1. Maintaining Electronic Health Records

By storing the complete information about the health of the patients in digital format, preferably online, you can make accessing the data easier, simplify patient care and enhance patient engagement. Efficient EHR software offered from a reliable medical billing software company can prove to be a huge help in creating a meaningful and accessible pool of data that enhances the productivity and care. Opting for a totally web-based EHR solution is a great choice, ensuring an easy availability of the records when needed.

2. Implementing Credentialing Protocols

Giving proper credentialing is an essential aspect of getting the right reimbursement of money. It lets you stay in touch with the progress of the submissions and view the details for everything all in one place. There are several OB/GYN billing consultants that allow the clients to get an individual and personal analysis according to their mode of operation. Usually, recommendations are offered for them to improve the business in all aspects, thereby making them even more precise and efficient.

3. Collecting Co-Payments at the Time of Service

Prior to the patient visiting the doctor, the staff needs communicate with patients and audit their information at the time of registration. Collect the co-pay then, abstain from re-touching the documents of the patient, and try for a quick departure. This brings higher collections and it is advised to figure out how to redesign staff and strategies to get it going.
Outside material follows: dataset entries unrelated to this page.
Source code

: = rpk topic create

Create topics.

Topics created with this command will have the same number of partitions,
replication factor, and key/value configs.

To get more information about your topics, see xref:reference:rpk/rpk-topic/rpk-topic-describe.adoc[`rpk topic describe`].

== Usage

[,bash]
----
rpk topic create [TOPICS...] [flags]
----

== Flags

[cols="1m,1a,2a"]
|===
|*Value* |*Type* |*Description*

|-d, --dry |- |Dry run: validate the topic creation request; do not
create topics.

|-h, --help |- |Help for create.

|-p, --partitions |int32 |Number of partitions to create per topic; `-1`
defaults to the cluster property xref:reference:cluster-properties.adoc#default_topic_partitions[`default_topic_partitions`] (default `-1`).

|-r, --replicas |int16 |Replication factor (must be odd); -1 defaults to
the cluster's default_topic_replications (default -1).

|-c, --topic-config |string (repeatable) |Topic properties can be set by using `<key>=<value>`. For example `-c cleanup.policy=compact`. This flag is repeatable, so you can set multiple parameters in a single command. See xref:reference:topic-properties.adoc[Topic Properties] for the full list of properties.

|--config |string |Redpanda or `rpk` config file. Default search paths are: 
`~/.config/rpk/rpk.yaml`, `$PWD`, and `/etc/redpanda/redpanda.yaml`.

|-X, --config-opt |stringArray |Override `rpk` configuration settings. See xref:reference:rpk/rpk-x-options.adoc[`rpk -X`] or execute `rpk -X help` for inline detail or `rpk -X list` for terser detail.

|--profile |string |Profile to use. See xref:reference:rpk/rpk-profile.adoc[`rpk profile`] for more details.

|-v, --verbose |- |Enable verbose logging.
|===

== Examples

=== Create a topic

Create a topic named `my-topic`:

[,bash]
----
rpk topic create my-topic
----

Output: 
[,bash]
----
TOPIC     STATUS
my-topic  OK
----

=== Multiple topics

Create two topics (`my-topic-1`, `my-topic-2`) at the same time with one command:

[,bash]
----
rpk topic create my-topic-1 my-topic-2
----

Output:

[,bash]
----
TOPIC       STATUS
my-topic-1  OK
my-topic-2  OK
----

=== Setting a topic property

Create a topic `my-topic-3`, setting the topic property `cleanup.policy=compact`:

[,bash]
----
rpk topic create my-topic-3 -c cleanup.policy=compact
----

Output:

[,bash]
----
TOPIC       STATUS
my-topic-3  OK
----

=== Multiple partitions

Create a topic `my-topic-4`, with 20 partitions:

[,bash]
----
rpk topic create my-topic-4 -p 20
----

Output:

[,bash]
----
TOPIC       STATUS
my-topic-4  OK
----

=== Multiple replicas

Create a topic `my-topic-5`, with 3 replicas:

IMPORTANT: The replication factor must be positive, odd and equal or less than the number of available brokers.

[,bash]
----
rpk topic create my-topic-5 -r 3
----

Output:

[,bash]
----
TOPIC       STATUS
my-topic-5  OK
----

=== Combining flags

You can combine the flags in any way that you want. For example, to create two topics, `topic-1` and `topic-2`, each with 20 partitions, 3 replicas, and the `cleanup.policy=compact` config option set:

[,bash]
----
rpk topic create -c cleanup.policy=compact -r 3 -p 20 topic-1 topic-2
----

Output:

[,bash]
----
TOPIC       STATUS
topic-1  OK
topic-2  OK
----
Work towards collecting about 95% of co-pays in advance; real collections are generally more like 90%. You can request staff to keep an outline that shows when they don’t collect, along with the reasons.

4. Staying Updated with New Processes

Stay informed about the new updates introduced by the American Medical Association to guarantee that they can expand reimbursement and the claims will be pointlessly denied. AMA has introduced 335 amendments to the Terminology last year, including a few code increments. Changes have been made into the codes for vaginal and laparoscopic-assisted hysterectomy, analysis of chromosomes, genomic sequencing, human papillomavirus risks, human papillomavirus types, vaccination codes and several others. The coding changes may be influencing the payments.

5. Verifying the Patient’s Insurances

It’s very important to verify the insurance of the patients. Call payers to verify coverage or you can opt for online confirmation. If you can’t check the insurance status for every patient, try to confirm it for patients getting services that are priced more than your service, for example, attendant visits, vaccinations, or lab tests. On the off chance that you discover that the patient is not covered, get in touch with him or her prior to the appointment date and give let them choose whether to make the visit and pay for it themselves or get back to make another appointment when things have been rectified.